▶ _EXCERPT_
>> begin

Nevins v. Great Atlantic & Pacific Tea Co.
This text of 164 A.D.2d 807 (Nevins v. Great Atlantic & Pacific Tea Co.) is published on Counsel Stack Legal Research, covering Appellate Division of the Supreme Court of the State of New York primary law. Counsel Stack provides free access to over 12 million legal documents including statutes, case law, regulations, and constitutions.
Opinion
Order, Supreme Court, New York County (Edward H. Lehner, J.), entered October 23, 1989, which, after jury trial, granted defendant’s motion to set aside the verdict only to the extent of ordering a new trial unless plaintiffs stipulated to the entry of judgment in favor of Eleanor Nevins in the amount of $510,000 and to Robert Nevins, in the amount of $127,500, unanimously reversed, on the law, the facts and in the exercise of discretion, to grant defendant’s motion to set aside the verdict and a new trial ordered, without costs.

>> end

▶ _EXERCISE GOAL_
Please carry on the court opinion in Nevins v. Great Atlantic & Pacific Tea Co. above, starting right after its last sentence.

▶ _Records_
>> begin

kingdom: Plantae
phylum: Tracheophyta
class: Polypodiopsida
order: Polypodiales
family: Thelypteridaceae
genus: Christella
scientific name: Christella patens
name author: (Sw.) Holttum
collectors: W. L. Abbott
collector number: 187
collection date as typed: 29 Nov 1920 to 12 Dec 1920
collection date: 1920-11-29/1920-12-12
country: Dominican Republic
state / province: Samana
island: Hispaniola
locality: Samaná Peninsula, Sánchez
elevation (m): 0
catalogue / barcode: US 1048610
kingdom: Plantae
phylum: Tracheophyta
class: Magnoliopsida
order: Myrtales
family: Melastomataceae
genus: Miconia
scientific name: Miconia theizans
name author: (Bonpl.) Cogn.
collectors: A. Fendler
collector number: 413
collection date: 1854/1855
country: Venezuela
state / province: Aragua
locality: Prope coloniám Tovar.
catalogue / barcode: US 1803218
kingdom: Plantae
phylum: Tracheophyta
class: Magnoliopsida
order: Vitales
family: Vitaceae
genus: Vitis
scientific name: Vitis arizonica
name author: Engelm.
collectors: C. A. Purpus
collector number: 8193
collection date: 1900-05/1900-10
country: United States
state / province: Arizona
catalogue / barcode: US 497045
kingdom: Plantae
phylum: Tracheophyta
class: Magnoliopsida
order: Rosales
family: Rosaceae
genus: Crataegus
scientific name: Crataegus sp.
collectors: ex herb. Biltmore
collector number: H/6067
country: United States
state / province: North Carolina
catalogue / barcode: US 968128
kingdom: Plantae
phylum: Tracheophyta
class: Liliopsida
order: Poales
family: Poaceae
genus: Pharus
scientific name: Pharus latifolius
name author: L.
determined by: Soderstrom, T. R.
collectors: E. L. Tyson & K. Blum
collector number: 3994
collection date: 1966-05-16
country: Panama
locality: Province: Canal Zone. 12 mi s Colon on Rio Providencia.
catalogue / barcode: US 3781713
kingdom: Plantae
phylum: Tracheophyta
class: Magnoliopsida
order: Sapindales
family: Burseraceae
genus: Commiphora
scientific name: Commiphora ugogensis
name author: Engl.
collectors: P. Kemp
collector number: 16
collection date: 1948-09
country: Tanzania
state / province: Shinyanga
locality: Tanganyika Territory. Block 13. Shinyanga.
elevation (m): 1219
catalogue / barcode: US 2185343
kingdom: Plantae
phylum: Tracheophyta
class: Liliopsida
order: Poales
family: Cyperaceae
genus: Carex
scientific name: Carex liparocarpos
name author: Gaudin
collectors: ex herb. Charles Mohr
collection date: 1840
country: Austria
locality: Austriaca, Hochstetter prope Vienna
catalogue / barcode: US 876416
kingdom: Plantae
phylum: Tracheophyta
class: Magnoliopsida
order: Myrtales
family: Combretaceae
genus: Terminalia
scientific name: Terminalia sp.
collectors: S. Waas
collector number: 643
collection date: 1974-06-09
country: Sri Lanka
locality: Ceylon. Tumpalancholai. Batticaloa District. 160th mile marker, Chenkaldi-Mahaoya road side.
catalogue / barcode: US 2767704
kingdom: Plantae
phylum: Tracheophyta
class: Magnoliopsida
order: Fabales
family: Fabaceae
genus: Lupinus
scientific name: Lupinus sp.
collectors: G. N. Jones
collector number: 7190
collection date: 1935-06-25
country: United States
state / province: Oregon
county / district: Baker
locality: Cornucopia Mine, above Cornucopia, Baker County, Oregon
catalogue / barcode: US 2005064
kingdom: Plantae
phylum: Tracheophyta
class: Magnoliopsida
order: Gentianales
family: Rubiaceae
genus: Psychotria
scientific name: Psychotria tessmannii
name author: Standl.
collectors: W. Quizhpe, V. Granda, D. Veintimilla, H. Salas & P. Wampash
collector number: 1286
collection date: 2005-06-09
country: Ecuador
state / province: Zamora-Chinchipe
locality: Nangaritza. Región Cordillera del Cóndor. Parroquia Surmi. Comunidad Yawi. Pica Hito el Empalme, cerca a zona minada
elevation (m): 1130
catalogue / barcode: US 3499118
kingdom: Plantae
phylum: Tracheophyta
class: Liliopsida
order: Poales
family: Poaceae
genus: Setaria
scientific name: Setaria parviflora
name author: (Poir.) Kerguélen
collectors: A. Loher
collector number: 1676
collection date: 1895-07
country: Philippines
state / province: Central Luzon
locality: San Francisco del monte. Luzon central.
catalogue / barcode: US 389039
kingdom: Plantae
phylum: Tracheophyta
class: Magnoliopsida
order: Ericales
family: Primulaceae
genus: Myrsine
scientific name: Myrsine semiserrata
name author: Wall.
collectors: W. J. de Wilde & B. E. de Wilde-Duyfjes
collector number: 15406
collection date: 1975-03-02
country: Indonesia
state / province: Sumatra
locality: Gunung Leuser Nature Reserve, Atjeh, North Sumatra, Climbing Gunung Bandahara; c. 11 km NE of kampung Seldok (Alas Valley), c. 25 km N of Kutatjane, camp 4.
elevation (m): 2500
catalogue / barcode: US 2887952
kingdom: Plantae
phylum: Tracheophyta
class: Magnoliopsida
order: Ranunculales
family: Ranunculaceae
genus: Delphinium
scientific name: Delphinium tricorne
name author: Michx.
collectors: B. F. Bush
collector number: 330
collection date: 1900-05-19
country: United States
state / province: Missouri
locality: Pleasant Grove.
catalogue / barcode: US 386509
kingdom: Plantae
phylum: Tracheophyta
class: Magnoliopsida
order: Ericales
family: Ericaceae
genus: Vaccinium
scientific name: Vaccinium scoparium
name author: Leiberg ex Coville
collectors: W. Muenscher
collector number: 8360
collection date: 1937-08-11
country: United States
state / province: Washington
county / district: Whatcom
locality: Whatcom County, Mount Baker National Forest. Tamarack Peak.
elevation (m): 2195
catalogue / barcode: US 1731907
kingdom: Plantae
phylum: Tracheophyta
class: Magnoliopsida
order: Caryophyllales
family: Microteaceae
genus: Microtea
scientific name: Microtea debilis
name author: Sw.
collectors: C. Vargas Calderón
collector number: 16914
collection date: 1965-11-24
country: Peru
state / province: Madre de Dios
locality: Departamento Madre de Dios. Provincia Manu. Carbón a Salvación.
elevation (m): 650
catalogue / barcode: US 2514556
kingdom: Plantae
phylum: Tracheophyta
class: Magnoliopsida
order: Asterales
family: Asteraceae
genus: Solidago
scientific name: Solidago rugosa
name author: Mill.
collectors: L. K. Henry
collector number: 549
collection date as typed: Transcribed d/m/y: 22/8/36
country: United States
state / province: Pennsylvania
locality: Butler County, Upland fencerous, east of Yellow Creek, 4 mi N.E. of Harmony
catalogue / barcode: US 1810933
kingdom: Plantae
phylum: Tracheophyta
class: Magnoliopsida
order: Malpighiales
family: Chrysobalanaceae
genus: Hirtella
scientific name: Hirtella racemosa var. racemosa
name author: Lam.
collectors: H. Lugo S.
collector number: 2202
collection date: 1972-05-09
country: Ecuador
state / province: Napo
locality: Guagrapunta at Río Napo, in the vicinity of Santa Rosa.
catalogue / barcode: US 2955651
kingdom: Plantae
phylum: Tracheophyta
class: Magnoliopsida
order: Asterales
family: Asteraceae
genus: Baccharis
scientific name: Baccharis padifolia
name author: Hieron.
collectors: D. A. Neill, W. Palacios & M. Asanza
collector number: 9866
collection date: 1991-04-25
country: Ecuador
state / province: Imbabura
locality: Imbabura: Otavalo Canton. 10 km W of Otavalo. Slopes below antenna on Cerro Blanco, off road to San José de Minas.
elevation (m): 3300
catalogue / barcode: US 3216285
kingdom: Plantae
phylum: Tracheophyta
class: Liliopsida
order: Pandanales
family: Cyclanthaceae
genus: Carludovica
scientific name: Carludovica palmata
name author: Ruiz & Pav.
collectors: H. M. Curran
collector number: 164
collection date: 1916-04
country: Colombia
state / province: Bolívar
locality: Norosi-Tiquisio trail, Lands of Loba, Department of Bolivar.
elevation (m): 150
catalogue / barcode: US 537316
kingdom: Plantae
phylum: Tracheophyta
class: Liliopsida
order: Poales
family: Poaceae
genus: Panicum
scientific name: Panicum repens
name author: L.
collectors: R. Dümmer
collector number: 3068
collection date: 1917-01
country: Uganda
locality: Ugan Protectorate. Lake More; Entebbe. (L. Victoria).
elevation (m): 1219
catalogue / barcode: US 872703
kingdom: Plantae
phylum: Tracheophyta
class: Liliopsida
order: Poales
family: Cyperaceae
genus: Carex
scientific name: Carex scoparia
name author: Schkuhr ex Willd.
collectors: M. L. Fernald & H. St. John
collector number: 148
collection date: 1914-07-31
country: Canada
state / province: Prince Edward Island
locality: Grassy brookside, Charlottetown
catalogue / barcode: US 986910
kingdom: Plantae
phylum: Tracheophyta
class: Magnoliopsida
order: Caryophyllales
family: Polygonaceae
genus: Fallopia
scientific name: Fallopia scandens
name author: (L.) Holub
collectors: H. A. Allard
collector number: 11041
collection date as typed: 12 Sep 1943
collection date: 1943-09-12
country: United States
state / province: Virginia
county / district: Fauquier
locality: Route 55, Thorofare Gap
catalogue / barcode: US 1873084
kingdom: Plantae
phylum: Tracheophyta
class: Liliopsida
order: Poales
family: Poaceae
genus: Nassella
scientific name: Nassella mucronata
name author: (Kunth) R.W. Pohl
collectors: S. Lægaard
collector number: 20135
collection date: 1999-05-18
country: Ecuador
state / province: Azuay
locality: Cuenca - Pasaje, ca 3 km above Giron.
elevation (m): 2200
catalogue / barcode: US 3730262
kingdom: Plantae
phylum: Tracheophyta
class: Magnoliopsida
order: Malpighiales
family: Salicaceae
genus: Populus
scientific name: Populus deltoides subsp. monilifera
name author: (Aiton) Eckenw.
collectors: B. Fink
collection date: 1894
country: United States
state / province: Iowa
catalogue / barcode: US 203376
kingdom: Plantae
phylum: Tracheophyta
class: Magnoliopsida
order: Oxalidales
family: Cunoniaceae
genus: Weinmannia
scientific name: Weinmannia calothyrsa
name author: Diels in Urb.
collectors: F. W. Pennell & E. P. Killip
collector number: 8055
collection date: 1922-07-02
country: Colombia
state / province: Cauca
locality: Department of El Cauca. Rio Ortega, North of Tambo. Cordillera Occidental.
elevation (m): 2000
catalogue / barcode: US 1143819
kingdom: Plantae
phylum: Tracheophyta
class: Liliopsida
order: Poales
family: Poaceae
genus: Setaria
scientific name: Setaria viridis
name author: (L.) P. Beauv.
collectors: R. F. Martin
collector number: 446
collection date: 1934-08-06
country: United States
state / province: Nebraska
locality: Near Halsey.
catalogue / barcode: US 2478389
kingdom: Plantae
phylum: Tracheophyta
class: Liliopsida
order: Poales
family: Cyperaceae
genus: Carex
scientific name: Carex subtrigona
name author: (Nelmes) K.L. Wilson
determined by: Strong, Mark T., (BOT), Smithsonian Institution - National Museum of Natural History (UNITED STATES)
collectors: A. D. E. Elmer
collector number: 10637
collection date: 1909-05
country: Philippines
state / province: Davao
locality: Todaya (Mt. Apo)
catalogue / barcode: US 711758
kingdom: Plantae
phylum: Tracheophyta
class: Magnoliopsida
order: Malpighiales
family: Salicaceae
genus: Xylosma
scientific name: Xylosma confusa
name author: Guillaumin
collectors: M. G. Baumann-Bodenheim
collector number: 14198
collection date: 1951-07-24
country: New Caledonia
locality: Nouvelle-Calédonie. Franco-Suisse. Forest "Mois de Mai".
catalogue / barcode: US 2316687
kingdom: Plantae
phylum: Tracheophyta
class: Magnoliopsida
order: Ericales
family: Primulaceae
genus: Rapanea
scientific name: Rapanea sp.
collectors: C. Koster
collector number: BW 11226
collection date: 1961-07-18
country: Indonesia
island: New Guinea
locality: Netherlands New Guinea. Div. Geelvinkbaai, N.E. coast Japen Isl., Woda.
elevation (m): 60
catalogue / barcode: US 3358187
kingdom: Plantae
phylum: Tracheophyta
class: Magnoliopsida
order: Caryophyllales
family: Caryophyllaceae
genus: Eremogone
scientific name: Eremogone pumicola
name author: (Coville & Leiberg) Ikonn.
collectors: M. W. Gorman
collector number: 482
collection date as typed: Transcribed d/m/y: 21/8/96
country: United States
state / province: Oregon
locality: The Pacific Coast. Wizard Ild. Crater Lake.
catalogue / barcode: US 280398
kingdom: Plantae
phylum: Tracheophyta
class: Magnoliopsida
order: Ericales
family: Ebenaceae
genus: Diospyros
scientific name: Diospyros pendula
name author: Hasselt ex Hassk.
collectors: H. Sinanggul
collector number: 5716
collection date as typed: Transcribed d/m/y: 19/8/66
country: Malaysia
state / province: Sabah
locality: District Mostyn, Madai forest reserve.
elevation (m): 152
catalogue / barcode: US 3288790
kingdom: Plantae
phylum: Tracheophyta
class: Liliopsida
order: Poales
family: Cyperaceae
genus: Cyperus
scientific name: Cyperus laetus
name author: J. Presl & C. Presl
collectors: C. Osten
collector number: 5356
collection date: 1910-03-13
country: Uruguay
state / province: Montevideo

>> end

▶ _RESPONSE_
On December 24, 1983, plaintiff Eleanor Nevins decided to do some last-minute Christmas shopping at defendant’s store located on Broadway between 204th and 207th Streets, and slipped on a patch of ice which had accumulated in front of [808]*808the store, seriously injuring her elbow. It had been snowing for three days prior to the accident. Two employees of the store testified as to their customary method of removing snow and ice from the sidewalk in front of the store which involved the clearing of snow which had accumulated before the store opened at 8:00 a.m. Although they had no independent recollection of the method they used to remove the snow and ice on the day in question, they stated that they rarely used ice scrapers and that in the event such scrapers were used, the ice would only be scraped away rather than chopped. Plaintiff's son testified that when he went to the store at 11:00 a.m. on December 24th, he saw ice on the sidewalk and snow which had been pushed to the curb. When he returned to the store with his mother at 3:00 p.m., clumps or patches of dirty ice had formed in front of the entrance.
Despite defendant’s objections, plaintiff was permitted to call a professional engineer as an expert witness to testify as to the custom and practice of removing snow in New York City. This expert testified that after snow stops falling, it should be completely removed within one hour and that no accumulation should be permitted to exist on the public walk area. He concluded that the sidewalk in front of defendant’s store "was an unsafe condition and wasn’t properly maintained, and the area was not properly cleaned after the snowfall on [December] twenty-second.” The expert conceded that he had never visited the site where the accident occurred nor was he aware of the snow-clearing procedures undertaken by defendant’s employees on December 24,1983.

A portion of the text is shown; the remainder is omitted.